Olafur Eliasson Extension Cord, 2004

Olafur Eliasson, 10 Meter Cable For All Colours, 2004, ed. 4/100, at Bruun-Rasmussen 14 Nov 2023

This custom woven, 10-meter extension cord in an edition of 100 is absolutely one of my favorite Olafur Eliasson editions, because it is an extension cord.

360° room for all colours [including the bisexual ones], 2002, installed at Kunstmuseum Wolfsburg, 2004, photo: Jens Ziehe via olafureliasson.net

I haven’t ever asked why it exists, but the title, 10 Meter Cable For All Colours and the date, 2004, suggest a connection to Olafur’s 2002 work, 360° room for all colours. This curving spatial structure is filled with red, green and blue lights that shift through all the colours. It was first shown in Paris in 2002, and then in the 2004 Your Lighthouse: Works of Light, 1991-2004 at the Kunstmuseum Wolfsburg, which opened in the glare of Olafur’s Tate Turbine Hall project.

installation view zoomed in on lightbulbs and cables at Schirn Kunsthalle, Frankfurt, 2004, image: Alexander Krauss via olafureliasson.net

This unusual top-down installation view of a work which typically had a scrim ceiling shows not only the tightly packed lightbulbs in the wall, but also a thick bundle of extension cords to power them, running up and out of site.

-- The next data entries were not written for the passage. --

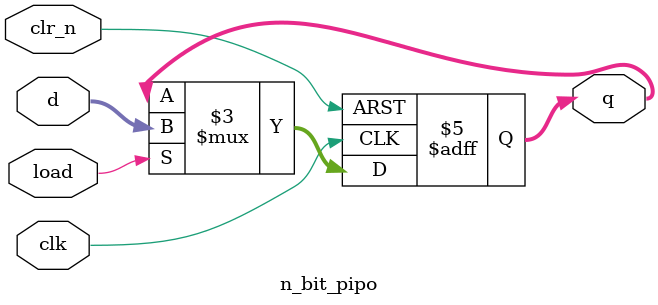
<source format=v>
module n_bit_pipo #(
    parameter N = 8
) (
    input clk, clr_n, load,
    input [N-1:0] d,
    output reg [N-1:0] q
);
    always @(posedge clk or negedge clr_n) begin
        if (!clr_n)
            q <= 0;
        else if (load)
            q <= d;
    end
endmodule
</source>
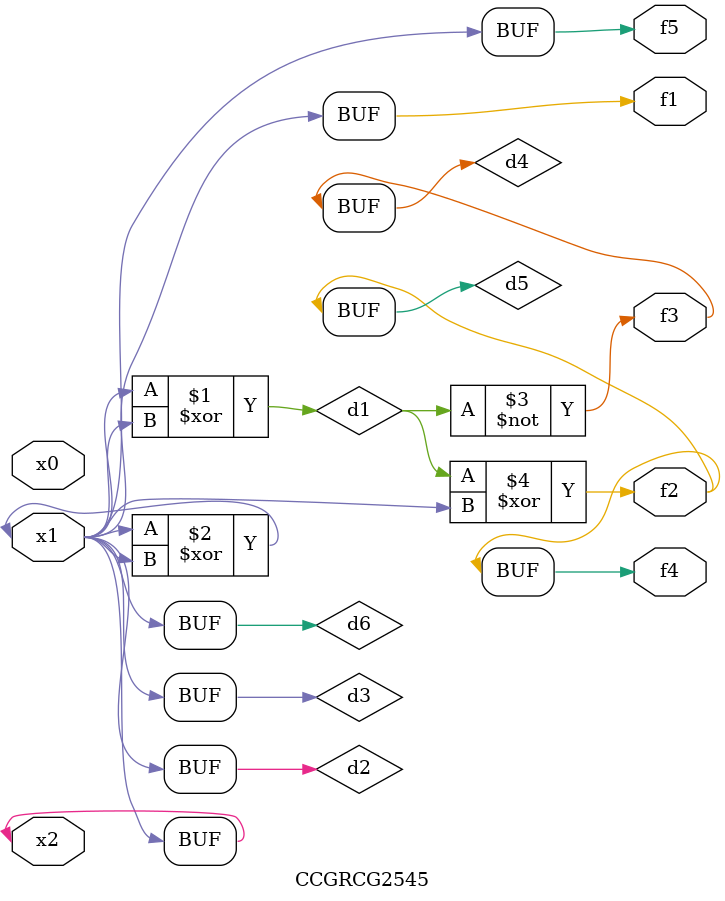
<source format=v>
module CCGRCG2545(
	input x0, x1, x2,
	output f1, f2, f3, f4, f5
);

	wire d1, d2, d3, d4, d5, d6;

	xor (d1, x1, x2);
	buf (d2, x1, x2);
	xor (d3, x1, x2);
	nor (d4, d1);
	xor (d5, d1, d2);
	buf (d6, d2, d3);
	assign f1 = d6;
	assign f2 = d5;
	assign f3 = d4;
	assign f4 = d5;
	assign f5 = d6;
endmodule

</source>
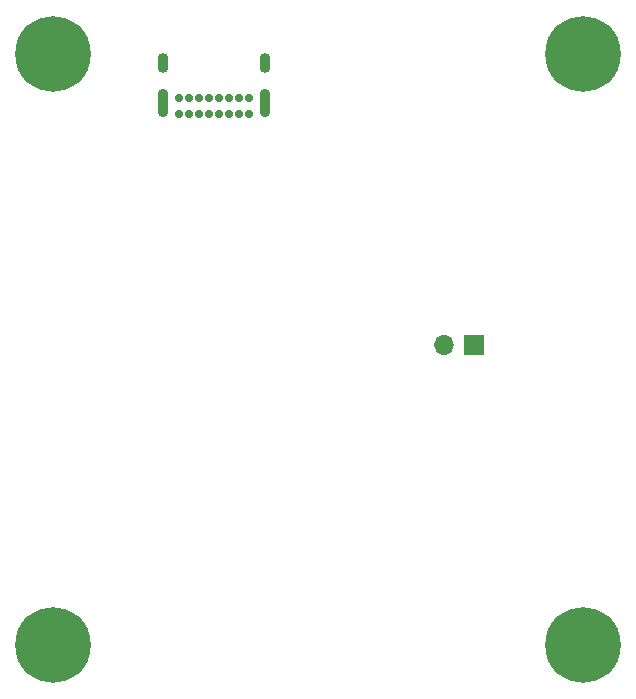
<source format=gbr>
%TF.GenerationSoftware,KiCad,Pcbnew,(6.0.2)*%
%TF.CreationDate,2022-05-29T19:06:36+02:00*%
%TF.ProjectId,PCB_ESP32_CAN,5043425f-4553-4503-9332-5f43414e2e6b,rev?*%
%TF.SameCoordinates,Original*%
%TF.FileFunction,Soldermask,Bot*%
%TF.FilePolarity,Negative*%
%FSLAX46Y46*%
G04 Gerber Fmt 4.6, Leading zero omitted, Abs format (unit mm)*
G04 Created by KiCad (PCBNEW (6.0.2)) date 2022-05-29 19:06:36*
%MOMM*%
%LPD*%
G01*
G04 APERTURE LIST*
%ADD10R,1.700000X1.700000*%
%ADD11O,1.700000X1.700000*%
%ADD12C,0.800000*%
%ADD13C,6.400000*%
%ADD14C,0.700000*%
%ADD15O,0.900000X2.400000*%
%ADD16O,0.900000X1.700000*%
G04 APERTURE END LIST*
D10*
%TO.C,120*%
X152540000Y-101700000D03*
D11*
X150000000Y-101700000D03*
%TD*%
D12*
%TO.C,H2*%
X116900000Y-129475000D03*
D13*
X116900000Y-127075000D03*
D12*
X118597056Y-128772056D03*
X116900000Y-124675000D03*
X118597056Y-125377944D03*
X115202944Y-128772056D03*
X115202944Y-125377944D03*
X114500000Y-127075000D03*
X119300000Y-127075000D03*
%TD*%
%TO.C,H4*%
X163497056Y-125377944D03*
X160102944Y-125377944D03*
X164200000Y-127075000D03*
D13*
X161800000Y-127075000D03*
D12*
X159400000Y-127075000D03*
X160102944Y-128772056D03*
X161800000Y-124675000D03*
X161800000Y-129475000D03*
X163497056Y-128772056D03*
%TD*%
%TO.C,H1*%
X119300000Y-77075000D03*
X114500000Y-77075000D03*
D13*
X116900000Y-77075000D03*
D12*
X116900000Y-79475000D03*
X115202944Y-75377944D03*
X115202944Y-78772056D03*
X118597056Y-78772056D03*
X116900000Y-74675000D03*
X118597056Y-75377944D03*
%TD*%
%TO.C,H3*%
X164200000Y-77075000D03*
X161800000Y-79475000D03*
X163497056Y-75377944D03*
X160102944Y-78772056D03*
D13*
X161800000Y-77075000D03*
D12*
X159400000Y-77075000D03*
X160102944Y-75377944D03*
X161800000Y-74675000D03*
X163497056Y-78772056D03*
%TD*%
D14*
%TO.C,J1*%
X133500000Y-82175000D03*
X132650000Y-82175000D03*
X131800000Y-82175000D03*
X130950000Y-82175000D03*
X130100000Y-82175000D03*
X129250000Y-82175000D03*
X128400000Y-82175000D03*
X127550000Y-82175000D03*
X127550000Y-80825000D03*
X128400000Y-80825000D03*
X129250000Y-80825000D03*
X130100000Y-80825000D03*
X130950000Y-80825000D03*
X131800000Y-80825000D03*
X132650000Y-80825000D03*
X133500000Y-80825000D03*
D15*
X126200000Y-81195000D03*
D16*
X134850000Y-77815000D03*
X126200000Y-77815000D03*
D15*
X134850000Y-81195000D03*
%TD*%
M02*

</source>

While this work might account for why Olafur had several kilometers of electrical cable lying around the studio, it still doesn’t explain why there’s an edition. My guess would be that a few spools of leftover cable were transformed from surplus into artwork by whatever that mysterious process is, and they were given to employees, friends, and whoever. There is a whole body of this kind of small, interpersonal edition that grows out of the studio’s practice and relationships, and I think it’s just neat.

This example, for sale in a couple of weeks at Bruun-Rasmussen in Denmark, is ed. 4/100, perhaps from someone at the top of the artist’s list. [B-R offered ed. 1/100 in 2012, which was somehow not deluxe enough to reach the DKK 30000 estimate. The current example is expected to sell for DKK6000, under USD1000, which feels like the right balance of reasonable and ridiculous, but most importantly, not too expensive to put it right to actual use.]